95% coverage rates of the true item parameters at the fixed, same-data-tuned, and cross-fit-tuned λ (200 reps). lambda_sd / lambda_xf are the mean selected λ for each tuner.
label	lambda_sd	lambda_xf	fixed_95	samedata_95	crossfit_95
R1 perfect (F=Y)	0.751	0.859	0.955	0.955	0.953
R2 same-DGP draw	0.116	0.135	0.957	0.956	0.956
R3 independent noise	0.053	0.074	0.961	0.958	0.958
R4 LLM shift	0.103	0.130	0.954	0.958	0.958

And the matching item-parameter (discrimination) bias:

Mean discrimination bias E[a-hat - a] at each operating point. Same-data vs cross-fit differ by <= 0.001 except R1.
label	bias_a_fixed	bias_a_samedata	bias_a_crossfit
R1 perfect (F=Y)	0.0097	0.0063	0.0051
R2 same-DGP draw	0.0280	0.0224	0.0222
R3 independent noise	0.0365	0.0286	0.0289
R4 LLM shift	0.0207	0.0159	0.0166

Takeaways.

Same-data tuning produces nominal coverage (95% coverage 0.955–0.958), and the finite-sample bias is small: same-data vs. cross-fit discrimination bias differ by $\leq 0.001$ in every regime except R1.
Cross-fitting removes bias in the perfect predictor (R1), but this bias is small.
Cross-fitting gives the same coverage (0.953–0.958) while also guarding against finite-sample tuning bias.

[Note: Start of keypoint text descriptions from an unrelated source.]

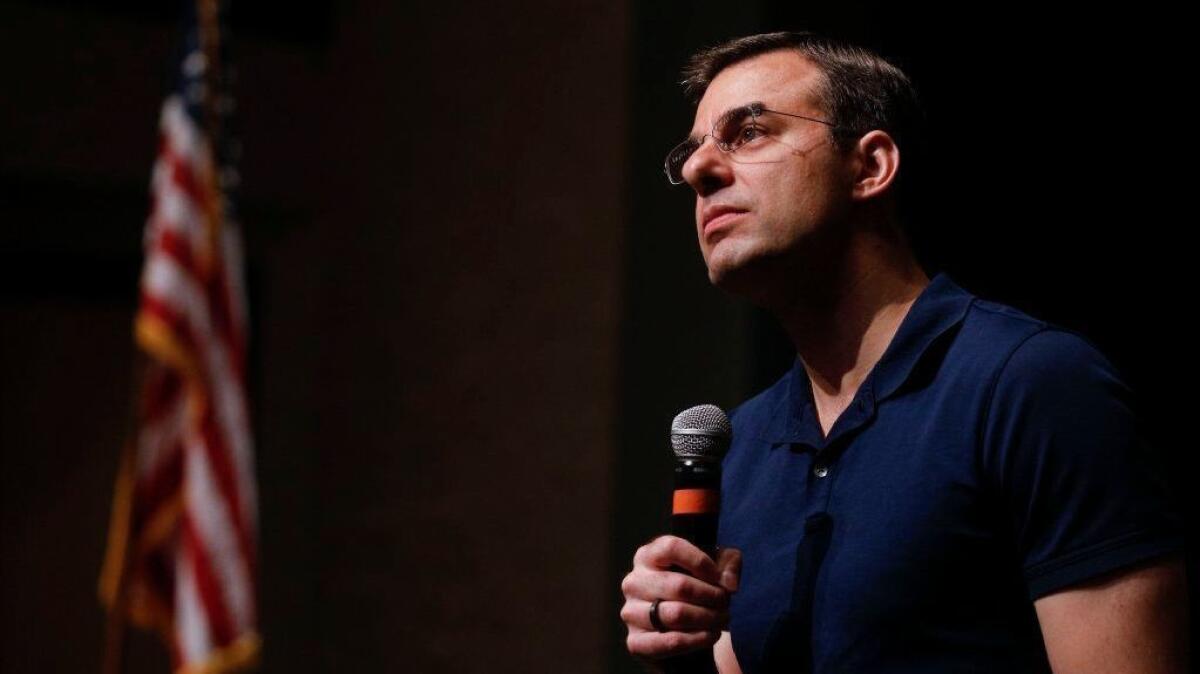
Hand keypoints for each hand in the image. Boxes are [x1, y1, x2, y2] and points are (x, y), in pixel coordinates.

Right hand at [620, 535, 741, 667]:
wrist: (685, 636)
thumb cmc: (698, 593)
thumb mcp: (717, 569)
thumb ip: (729, 563)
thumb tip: (728, 583)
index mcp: (647, 556)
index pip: (671, 548)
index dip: (701, 562)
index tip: (718, 577)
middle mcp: (633, 582)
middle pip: (679, 585)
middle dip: (712, 596)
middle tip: (726, 604)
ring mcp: (631, 612)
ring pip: (676, 614)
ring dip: (708, 619)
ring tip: (721, 619)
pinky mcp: (636, 642)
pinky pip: (671, 642)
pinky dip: (698, 640)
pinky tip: (710, 635)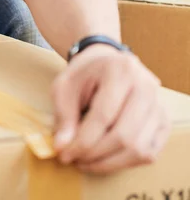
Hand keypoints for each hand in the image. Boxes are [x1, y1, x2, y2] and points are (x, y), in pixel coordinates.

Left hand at [51, 44, 170, 174]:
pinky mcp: (164, 121)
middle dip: (94, 154)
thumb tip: (62, 147)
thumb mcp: (64, 87)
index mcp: (120, 70)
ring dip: (109, 162)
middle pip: (124, 135)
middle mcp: (147, 86)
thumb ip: (63, 116)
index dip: (83, 141)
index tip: (64, 154)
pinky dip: (124, 162)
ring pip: (138, 148)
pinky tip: (103, 159)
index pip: (104, 115)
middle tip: (74, 159)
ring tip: (85, 161)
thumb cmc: (83, 75)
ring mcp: (159, 105)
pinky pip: (149, 152)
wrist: (105, 64)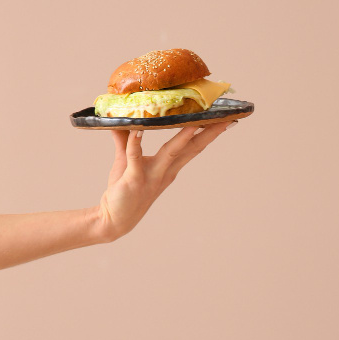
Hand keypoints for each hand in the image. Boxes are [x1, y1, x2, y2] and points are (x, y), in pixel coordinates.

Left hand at [95, 122, 231, 241]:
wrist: (114, 219)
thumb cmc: (122, 192)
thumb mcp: (126, 163)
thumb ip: (125, 142)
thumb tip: (120, 120)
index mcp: (169, 167)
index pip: (193, 147)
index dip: (208, 134)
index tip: (223, 120)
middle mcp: (166, 171)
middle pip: (191, 149)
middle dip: (209, 134)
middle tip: (224, 119)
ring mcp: (152, 175)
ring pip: (172, 152)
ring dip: (184, 137)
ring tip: (195, 122)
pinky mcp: (134, 179)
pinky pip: (135, 158)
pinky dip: (136, 143)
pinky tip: (139, 130)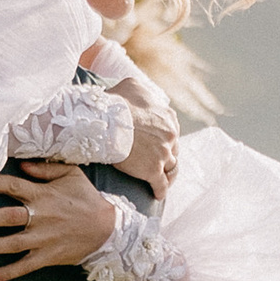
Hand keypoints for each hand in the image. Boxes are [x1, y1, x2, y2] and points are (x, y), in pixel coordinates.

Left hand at [0, 162, 119, 280]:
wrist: (109, 228)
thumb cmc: (87, 198)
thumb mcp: (71, 174)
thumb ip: (45, 168)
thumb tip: (22, 166)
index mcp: (43, 194)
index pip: (12, 186)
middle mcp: (41, 216)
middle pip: (8, 217)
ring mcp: (44, 238)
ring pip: (13, 243)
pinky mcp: (49, 256)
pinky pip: (26, 266)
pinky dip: (8, 273)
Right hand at [114, 79, 180, 201]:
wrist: (106, 122)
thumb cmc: (116, 102)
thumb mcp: (132, 86)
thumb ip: (142, 91)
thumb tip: (140, 93)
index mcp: (168, 117)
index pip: (171, 131)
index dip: (164, 138)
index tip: (158, 143)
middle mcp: (170, 135)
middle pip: (173, 149)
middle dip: (167, 155)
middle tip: (158, 161)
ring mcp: (163, 154)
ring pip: (171, 168)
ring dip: (167, 173)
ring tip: (163, 179)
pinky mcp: (153, 171)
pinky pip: (161, 185)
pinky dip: (160, 190)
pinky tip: (157, 194)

Cross-fitting is the principled default, despite the same-data tuning performing well. It is guaranteed free of the finite-sample tuning bias.

Summary

Question	Result
Does $\lambda$-selection track predictor quality?	Yes: better predictors select higher $\lambda$
Do standard errors achieve appropriate coverage?	Yes: nominal coverage, including under a biased predictor (R3/R4)
Does the method improve downstream scoring?	No average harm demonstrated and per-rep improvement in about half of reps
What is the role of cross-fitting?	Cross-fitting removes finite sample bias, despite reporting similar bias/RMSE/coverage
Is coverage valid at the tuned $\lambda$?	Yes

Reproducing these results

From the package root (second argument is the number of cores):

# Rscript simulations/run_lambda_selection.R 100 8
# Rscript simulations/run_coverage.R 200 8
# Rscript simulations/run_downstream.R 100 8
# Rscript simulations/run_crossfit.R 50 8
# Rscript simulations/figures.R

See simulations/README.md for the full design, the deterministic per-task seeding (results are identical serially or in parallel), and interpretation notes.